Солнце село, и шабат закончился. После ужина мы с дядей удалились в его кабинет, где он наконец рассказал мне о состоянии финансовых дел отца на момент его гибели. Как и в дядиной конторе на складе, в кабинете было полно конторских книг и карт, но кроме этого были также тома по истории, приключения и даже несколько мемуаров; все эти книги, как я подозревал, были собраны, чтобы лучше понять страны, с которыми его связывали торговые отношения. Стены, не занятые книжными полками, представляли собой беспорядочное нагромождение гравюр и карт, которые он вырвал из атласов или недорогих брошюр. На стенах практически не оставалось пустого места, некоторые эстампы и гравюры наползали друг на друга. Какие-то оттиски изображали влиятельных особ, например короля, другие — сцены домашней жизни или торговли или корабль, бороздящий океан. От такой пестроты голова шла кругом, но дяде Мигелю нравилась эта нескончаемая галерея образов.

Он сел за стол, а я придвинул стул поближе, чтобы лучше его слышать.
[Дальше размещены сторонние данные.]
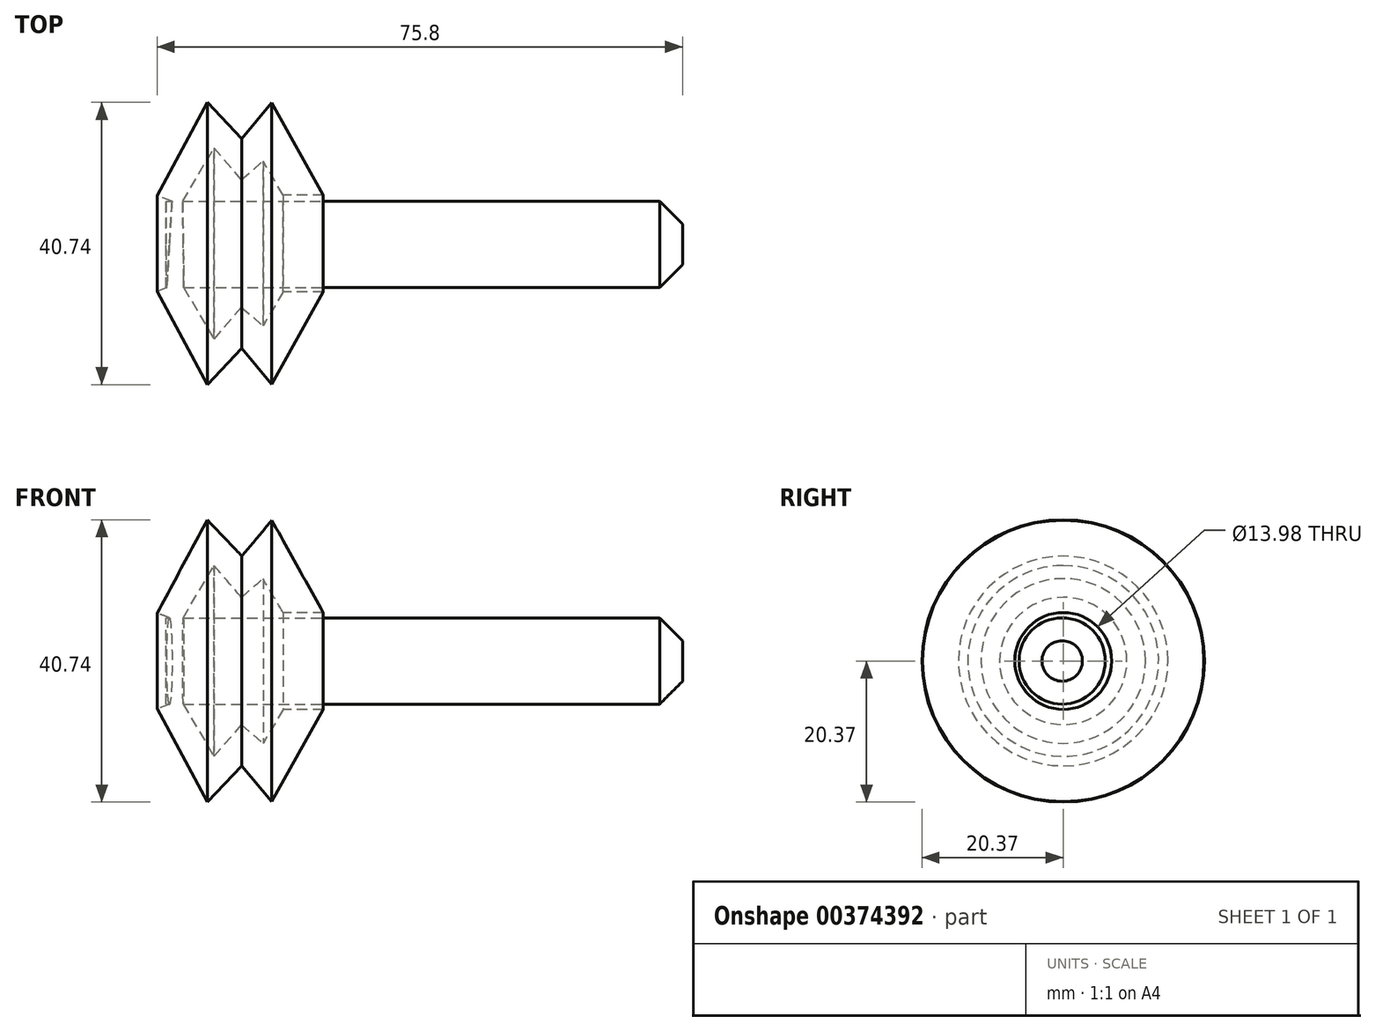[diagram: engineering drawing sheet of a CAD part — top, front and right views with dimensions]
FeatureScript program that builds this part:
annotation { "Feature Type Name" : "Feature", "Feature Type Description" : "" }
export const myFeature = defineFeature(function(context is Context, id is Id, definition is map)
    precondition{}
    {
        {
            var Q0;
            Q0=qCreatedBy(makeId("Top.planeOp"),FACE);
            var sketch = newSketch(context, id + "F0", { "sketchPlane" : qUnion([Q0])});
            skLineSegment(sketch, "E0", {"start": v(-20.43, 4.97) * mm, "end": v(-13.23, -8.5) * mm});
            skLineSegment(sketch, "E1", {"start": v(-13.23, -8.5) * mm, "end": v(-8.22, -3.25) * mm});
            skLineSegment(sketch, "E2", {"start": v(-8.22, -3.25) * mm, "end": v(-3.91, -8.41) * mm});
            skLineSegment(sketch, "E3", {"start": v(-3.91, -8.41) * mm, "end": v(3.52, 4.9) * mm});
            skLineSegment(sketch, "E4", {"start": v(3.52, 4.9) * mm, "end": v(-2.27, 4.9) * mm});
            skLineSegment(sketch, "E5", {"start": v(-2.27, 4.9) * mm, "end": v(-5.16, 0) * mm});
            skLineSegment(sketch, "E6", {"start": v(-5.16, 0) * mm, "end": v(-8.3, 2.7) * mm});
            skLineSegment(sketch, "E7", {"start": v(-8.3, 2.7) * mm, "end": v(-12.25, -1.9) * mm});
            skLineSegment(sketch, "E8", {"start": v(-12.25, -1.9) * mm, "end": v(-17.06, 6.3) * mm});
            skLineSegment(sketch, "E9", {"start": v(-17.06, 6.3) * mm, "end": v(-20.43, 4.97) * mm});
            skLineSegment(sketch, "E10", {"start": v(-14.76, 11.88) * mm, "end": v(-5.1, 11.88) * mm});
            skSolve(sketch);
        }
        {
            var Q0;
            Q0=makeQuery(id+"F0.imprint","IMPRINT",FACE,{"disambiguationData":[TD([[makeQuery(id+"F0.imprint","IMPRINT",EDGE,{"derivedFrom":sQuery(id+"F0.wireOp",EDGE,"E0")}),1.0]])]});
            var Q1;
            Q1=sQuery(id+"F0.wireOp",EDGE,"E10");
            revolve(context, id + "F1", {"entities" : qUnion([Q0]), "axis" : qUnion([Q1]), "revolveType" : RevolveType.FULL});
        }
        {
            var Q0;
            Q0=qCreatedBy(makeId("Right.planeOp"),FACE);
            var sketch = newSketch(context, id + "F2", { "sketchPlane" : qUnion([Q0])});
            skCircle(sketch, "E11", {"center": v(11.73, 0) * mm, "radius": 6.22 * mm});
            skSolve(sketch);
        }
        {
            var Q0;
            Q0=makeQuery(id+"F2.imprint","IMPRINT",FACE,{"disambiguationData":[TD([[makeQuery(id+"F2.imprint","IMPRINT",EDGE,{"derivedFrom":sQuery(id+"F2.wireOp",EDGE,"E11")}),1.0]])]});
            extrude(context, id + "F3", {"entities" : qUnion([Q0]), "operationType" : NewBodyOperationType.ADD, "oppositeDirection" : true, "depth" : 19.15 * mm});
        }
        {
            var Q0;
            Q0=makeQuery(id+"F3.opExtrude","CAP_FACE",FACE,{"disambiguationData":[OSD([sQuery(id+"F2.wireOp",EDGE,"E11")])],"isStart":true});
            extrude(context, id + "F4", {"entities" : qUnion([Q0]), "operationType" : NewBodyOperationType.ADD, "depth" : 55.37 * mm});
        }
        {
            var Q0;
            Q0=makeQuery(id+"F4.opExtrude","CAP_FACE",FACE,{"disambiguationData":[OSD([sQuery(id+"F2.wireOp",EDGE,"E11")])],"isStart":false});
            chamfer(context, id + "F5", {"entities" : qUnion([Q0]), "width" : 3.3 * mm, "tangentPropagation" : true});
        }
        {
            var Q0;
            Q0=qCreatedBy(makeId("Front.planeOp"),FACE);
            var sketch = newSketch(context, id + "F6", { "sketchPlane" : qUnion([Q0])});
            skLineSegment(sketch, "E12", {"start": v(40.22, -16.02) * mm, "end": v(40.22, -33.48) * mm});
            skLineSegment(sketch, "E13", {"start": v(72.25, 7.61) * mm, "end": v(72.25, -11) * mm});
            skSolve(sketch);
        }
        {
            var Q0;
            Q0=qCreatedBy(makeId("Front.planeOp"),FACE);
            var sketch = newSketch(context, id + "F7", { "sketchPlane" : qUnion([Q0])});
            skCircle(sketch, "E14", {"center": v(70.8, 0) * mm, "radius": 3.47 * mm});
            skSolve(sketch);
        }
        {
            var Q0;
            Q0=sQuery(id+"F7.wireOp",EDGE,"E14");
            var Q1;
            Q1=sQuery(id+"F6.wireOp",EDGE,"E12");
            revolve(context, id + "F8", {"bodyType" : ToolBodyType.SURFACE, "surfaceEntities" : qUnion([Q0]), "axis" : qUnion([Q1]), "revolveType" : RevolveType.FULL});
        }
    });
Я полагал, что, поскольку мне было так трудно решиться на встречу с дядей, а он отодвинул ее на целые сутки, я услышу вещи, которые сразу прольют свет на дело.
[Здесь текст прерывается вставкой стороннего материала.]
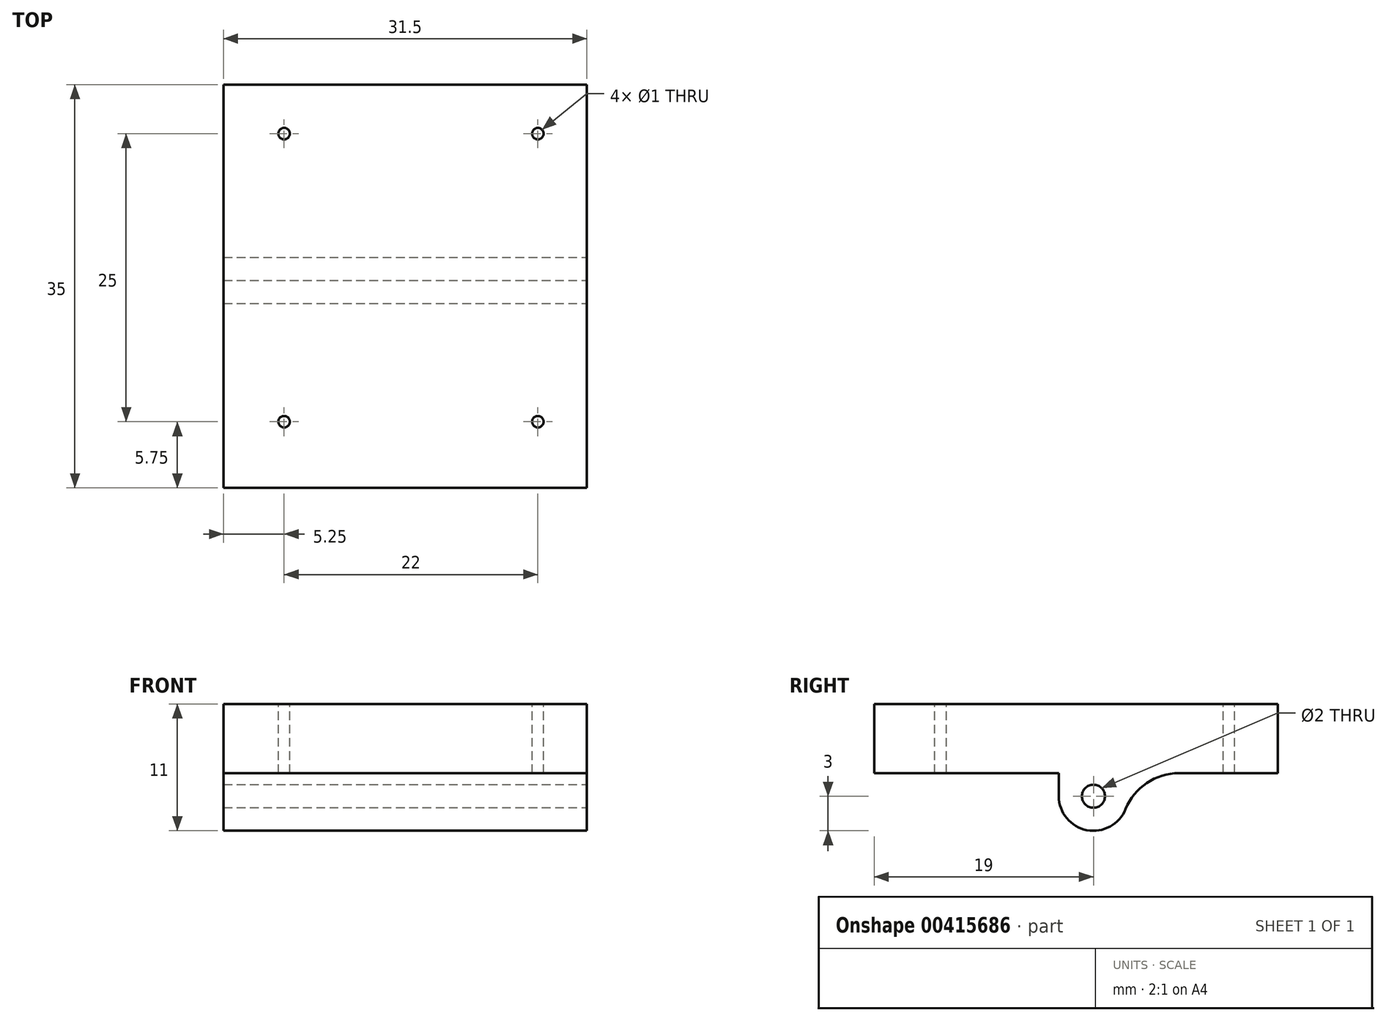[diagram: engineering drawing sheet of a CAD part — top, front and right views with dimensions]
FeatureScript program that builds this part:
annotation { "Feature Type Name" : "Feature", "Feature Type Description" : "" }
export const myFeature = defineFeature(function(context is Context, id is Id, definition is map)
    precondition{}
    {
        {
            var Q0;
            Q0=qCreatedBy(makeId("Top.planeOp"),FACE);
            var sketch = newSketch(context, id + "F0", { "sketchPlane" : qUnion([Q0])});
            skLineSegment(sketch, "E0.bottom", {"start": v(0, 0) * mm, "end": v(31.5, 0) * mm});
            skLineSegment(sketch, "E0.top", {"start": v(0, 35) * mm, "end": v(31.5, 35) * mm});
            skLineSegment(sketch, "E0.left", {"start": v(0, 0) * mm, "end": v(0, 35) * mm});
            skLineSegment(sketch, "E0.right", {"start": v(31.5, 0) * mm, "end": v(31.5, 35) * mm});
            skSolve(sketch);
        }
        {
            var Q0;
            Q0=makeQuery(id+"F0.imprint","IMPRINT",FACE,{"disambiguationData":[TD([[makeQuery(id+"F0.imprint","IMPRINT",EDGE,{"derivedFrom":sQuery(id+"F0.wireOp",EDGE,"E0.bottom")}),1.0]])]});
            extrude(context, id + "F1", {"entities" : qUnion([Q0]), "depth" : 6 * mm});
        }
        {
            var Q0;
            Q0=makeQuery(id+"F1.opExtrude","SWEPT_FACE",FACE,{"disambiguationData":[OSD([sQuery(id+"F0.wireOp",EDGE,"E0.right")])]});
            var sketch = newSketch(context, id + "F2", { "sketchPlane" : qUnion([Q0])});
            skLineSegment(sketch, "E1", {"start": v(19, 19.2) * mm, "end": v(19, -23.2) * mm, "construction": true});
            skPoint(sketch, "E2.oppositeSnap0", {"position": v(19, -2) * mm});
            skLineSegment(sketch, "E2.bottom", {"start": v(22, 0) * mm, "end": v(16, 0) * mm});
            skLineSegment(sketch, "E2.top", {"start": v(22, -2) * mm, "end": v(16, -2) * mm});
            skLineSegment(sketch, "E2.left", {"start": v(22, 0) * mm, "end": v(22, -2) * mm});
            skLineSegment(sketch, "E2.right", {"start": v(16, 0) * mm, "end": v(16, -2) * mm});
            skArc(sketch, "E3", {"start": v(16, -2) * mm, "mid": v(19, -5) * mm, "end": v(22, -2) * mm});
            skCircle(sketch, "E4", {"center": v(19, -2) * mm, "radius": 1 * mm});
            skSolve(sketch);
        }
        {
            var Q0;
            Q0 = qSketchRegion(id + "F2", true);
            var Q1;
            Q1=makeQuery(id+"F1.opExtrude","SWEPT_FACE",FACE,{"disambiguationData":[OSD([sQuery(id+"F0.wireOp",EDGE,"E0.left")])]});
            extrude(context, id + "F3", {"entities" : qUnion([Q0]), "operationType" : NewBodyOperationType.ADD, "endBound" : BoundingType.UP_TO_SURFACE, "oppositeDirection" : true, "endBoundEntityFace" : qUnion([Q1]), "depth" : 25 * mm});
        }
        {
            var Q0;
            Q0=makeQuery(id+"F3.opExtrude","SWEPT_EDGE",EDGE,{"disambiguationData":[OSD([sQuery(id+"F0.wireOp",EDGE,"E0.right"),sQuery(id+"F2.wireOp",EDGE,"E2.bottom"),sQuery(id+"F2.wireOp",EDGE,"E2.left")])]});
            var Q1;
            Q1=makeQuery(id+"F3.opExtrude","SWEPT_EDGE",EDGE,{"disambiguationData":[OSD([sQuery(id+"F0.wireOp",EDGE,"E0.right"),sQuery(id+"F2.wireOp",EDGE,"E2.bottom"),sQuery(id+"F2.wireOp",EDGE,"E2.right")])]});
            fillet(context, id + "F4", {"entities" : qUnion([Q0, Q1]), "radius" : 5 * mm, "tangentPropagation" : true, "allowEdgeOverflow" : false});
        }
        {
            var Q0;
            Q0=makeQuery(id+"F1.opExtrude","CAP_FACE",FACE,{"disambiguationData":[OSD([sQuery(id+"F0.wireOp",EDGE,"E0.bottom"),sQuery(id+"F0.wireOp",EDGE,"E0.top"),sQuery(id+"F0.wireOp",EDGE,"E0.left"),sQuery(id+"F0.wireOp",EDGE,"E0.right")])],"isStart":false});
            var sketch = newSketch(context, id + "F5", { "sketchPlane" : qUnion([Q0])});
            skCircle(sketch, "E5", {"center": v(27.25, 30.75) * mm, "radius": 0.5 * mm});
            skCircle(sketch, "E6.0.1.0", {"center": v(27.25, 5.75) * mm, "radius": 0.5 * mm});
            skCircle(sketch, "E6.1.0.0", {"center": v(5.25, 30.75) * mm, "radius": 0.5 * mm});
            skCircle(sketch, "E6.1.1.0", {"center": v(5.25, 5.75) * mm, "radius": 0.5 * mm});
            skLineSegment(sketch, "E6.direction1", {"start": v(27.25, 30.75) * mm, "end": v(5.25, 30.75) * mm, "construction": true});
            skLineSegment(sketch, "E6.direction2", {"start": v(27.25, 30.75) * mm, "end": v(27.25, 5.75) * mm, "construction": true});
            skSolve(sketch);
        }
        {
            var Q0;
            Q0 = qSketchRegion(id + "F5", true);
            extrude(context, id + "F6", {"entities" : qUnion([Q0]), "operationType" : NewBodyOperationType.REMOVE, "oppositeDirection" : true, "depth" : 10 * mm});
        }
    });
— Проблема заключается не в том, что бухгалтерские записи твоего отца не были в порядке, — начал дядя. — Он дублировал записи. Просто он неправильно их организовывал. Только он знал, где можно найти нужную запись, больше никто. Потребуются месяцы, а то и годы, чтобы разобраться в его архиве, а потом сверить все с ценными бумагами, которые были в его собственности на момент смерти.

— Следовательно, нет возможности выяснить, были или не были его финансовые дела расстроены, как у Бальфура-старшего, если верить младшему.
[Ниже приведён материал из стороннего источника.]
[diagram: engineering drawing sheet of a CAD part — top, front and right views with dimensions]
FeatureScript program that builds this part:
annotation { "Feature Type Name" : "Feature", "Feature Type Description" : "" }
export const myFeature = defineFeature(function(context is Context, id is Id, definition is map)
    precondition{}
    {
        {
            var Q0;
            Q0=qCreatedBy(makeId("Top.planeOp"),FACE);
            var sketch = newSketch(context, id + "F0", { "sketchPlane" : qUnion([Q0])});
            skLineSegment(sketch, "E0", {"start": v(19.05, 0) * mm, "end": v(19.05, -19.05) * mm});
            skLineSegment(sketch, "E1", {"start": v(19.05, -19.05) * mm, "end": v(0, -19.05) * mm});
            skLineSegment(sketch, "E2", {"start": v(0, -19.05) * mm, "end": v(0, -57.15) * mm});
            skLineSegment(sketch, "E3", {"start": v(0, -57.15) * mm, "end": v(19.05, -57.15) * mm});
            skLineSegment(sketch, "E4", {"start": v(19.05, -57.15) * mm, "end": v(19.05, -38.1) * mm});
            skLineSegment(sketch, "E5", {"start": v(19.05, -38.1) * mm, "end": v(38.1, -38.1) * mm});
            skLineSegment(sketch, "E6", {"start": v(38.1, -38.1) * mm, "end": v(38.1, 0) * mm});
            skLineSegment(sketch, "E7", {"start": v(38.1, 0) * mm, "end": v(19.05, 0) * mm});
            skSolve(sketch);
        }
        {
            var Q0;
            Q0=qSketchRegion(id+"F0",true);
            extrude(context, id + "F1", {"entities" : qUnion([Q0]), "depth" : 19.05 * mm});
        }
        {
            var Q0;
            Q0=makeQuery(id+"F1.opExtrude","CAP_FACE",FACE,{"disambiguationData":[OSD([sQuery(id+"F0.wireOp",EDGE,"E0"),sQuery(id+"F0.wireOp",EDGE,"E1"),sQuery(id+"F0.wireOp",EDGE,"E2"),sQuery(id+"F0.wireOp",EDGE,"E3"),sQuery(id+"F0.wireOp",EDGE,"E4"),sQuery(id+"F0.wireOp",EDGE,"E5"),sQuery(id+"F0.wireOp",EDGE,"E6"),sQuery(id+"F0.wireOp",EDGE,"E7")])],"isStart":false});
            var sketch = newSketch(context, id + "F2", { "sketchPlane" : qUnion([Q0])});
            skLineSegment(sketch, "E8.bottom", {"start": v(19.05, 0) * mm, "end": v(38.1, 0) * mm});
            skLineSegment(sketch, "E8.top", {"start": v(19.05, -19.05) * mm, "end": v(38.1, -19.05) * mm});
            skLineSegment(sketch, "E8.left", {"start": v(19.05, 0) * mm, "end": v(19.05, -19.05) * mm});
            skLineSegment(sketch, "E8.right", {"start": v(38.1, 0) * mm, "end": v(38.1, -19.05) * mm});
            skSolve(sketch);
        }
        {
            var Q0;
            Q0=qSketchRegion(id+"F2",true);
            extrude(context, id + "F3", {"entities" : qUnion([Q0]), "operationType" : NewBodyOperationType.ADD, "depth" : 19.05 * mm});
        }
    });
— Боюсь, что так. По крайней мере не прямо. Но незадолго до смерти он занимался чем-то любопытным, оттого я и заподозрил, что умер он не в результате несчастного .случая. У твоего отца был настоящий талант к фондам. Знаешь, он имел дар предвидения и мог предсказать, будет повышаться или понижаться тот или иной курс. Он любил говорить со мной о бирже, о том, сколько стоят на рынке в данный момент те или иные ценные бумаги. Думаю, только со мной он и мог говорить так, не опасаясь, что я раньше времени последую его совету и вызову сумятицу на рынке. Но незадолго до смерти он сделался скрытным и уходил от разговора, если я спрашивал, над чем он работает. Я знаю, что несколько раз он встречался с мистером Бальфуром, но Самуэль никогда не посвящал меня в их дела. И эти два человека умерли с разницей в один день. Думаю, ты понимаешь, почему у меня возникли подозрения.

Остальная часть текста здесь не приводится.